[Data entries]
▶
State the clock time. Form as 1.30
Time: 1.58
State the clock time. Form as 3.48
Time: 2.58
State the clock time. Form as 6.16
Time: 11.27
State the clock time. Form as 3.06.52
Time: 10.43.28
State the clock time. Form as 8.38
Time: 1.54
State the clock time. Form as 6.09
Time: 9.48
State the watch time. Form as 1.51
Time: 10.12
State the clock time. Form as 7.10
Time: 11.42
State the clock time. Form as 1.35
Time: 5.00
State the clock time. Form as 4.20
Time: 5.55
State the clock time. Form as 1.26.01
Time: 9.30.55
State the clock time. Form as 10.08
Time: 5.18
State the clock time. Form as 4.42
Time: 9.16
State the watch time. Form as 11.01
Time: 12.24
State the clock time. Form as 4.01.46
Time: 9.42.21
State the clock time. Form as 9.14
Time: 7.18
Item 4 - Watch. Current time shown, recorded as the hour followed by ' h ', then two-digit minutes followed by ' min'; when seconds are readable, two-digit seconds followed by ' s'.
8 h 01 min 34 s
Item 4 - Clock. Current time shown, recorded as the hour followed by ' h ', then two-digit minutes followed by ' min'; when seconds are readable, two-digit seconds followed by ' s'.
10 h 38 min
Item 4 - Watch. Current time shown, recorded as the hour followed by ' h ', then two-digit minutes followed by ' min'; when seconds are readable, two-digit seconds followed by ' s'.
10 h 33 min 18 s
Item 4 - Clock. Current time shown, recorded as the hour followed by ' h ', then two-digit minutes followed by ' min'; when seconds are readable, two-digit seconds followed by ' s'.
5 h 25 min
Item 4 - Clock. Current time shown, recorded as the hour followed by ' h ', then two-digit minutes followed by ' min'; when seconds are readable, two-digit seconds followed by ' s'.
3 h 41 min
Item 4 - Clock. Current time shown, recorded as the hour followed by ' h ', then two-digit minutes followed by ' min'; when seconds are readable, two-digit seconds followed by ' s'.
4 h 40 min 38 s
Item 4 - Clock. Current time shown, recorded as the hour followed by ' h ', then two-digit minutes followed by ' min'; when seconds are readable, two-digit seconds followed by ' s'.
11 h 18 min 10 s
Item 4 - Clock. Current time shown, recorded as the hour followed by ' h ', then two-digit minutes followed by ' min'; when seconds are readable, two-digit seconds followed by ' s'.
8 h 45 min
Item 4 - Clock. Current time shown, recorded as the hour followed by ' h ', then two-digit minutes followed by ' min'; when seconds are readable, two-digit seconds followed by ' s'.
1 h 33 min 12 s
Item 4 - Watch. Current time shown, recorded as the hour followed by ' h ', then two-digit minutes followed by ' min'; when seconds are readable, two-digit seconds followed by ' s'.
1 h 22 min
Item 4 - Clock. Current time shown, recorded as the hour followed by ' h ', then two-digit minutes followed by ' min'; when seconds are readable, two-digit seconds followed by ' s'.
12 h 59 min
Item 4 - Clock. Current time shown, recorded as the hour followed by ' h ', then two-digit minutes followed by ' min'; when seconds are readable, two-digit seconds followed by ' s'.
◀
Work instructions:
Change "State" to "Give" in everything from the start of the records down through the line containing "Time: 12.24", and leave all else unchanged. Give back only those lines.

Task solution:
Give the clock time. Form as 1.30
Time: 1.58
Give the clock time. Form as 3.48
Time: 2.58
Give the clock time. Form as 6.16
Time: 11.27
Give the clock time. Form as 3.06.52
Time: 10.43.28
Give the clock time. Form as 8.38
Time: 1.54
Give the clock time. Form as 6.09
Time: 9.48
Give the watch time. Form as 1.51
Time: 10.12
Give the clock time. Form as 7.10
Time: 11.42
Give the clock time. Form as 1.35
Time: 5.00
Give the clock time. Form as 4.20
Time: 5.55
Give the clock time. Form as 1.26.01
Time: 9.30.55
Give the clock time. Form as 10.08
Time: 5.18
Give the clock time. Form as 4.42
Time: 9.16
Give the watch time. Form as 11.01
Time: 12.24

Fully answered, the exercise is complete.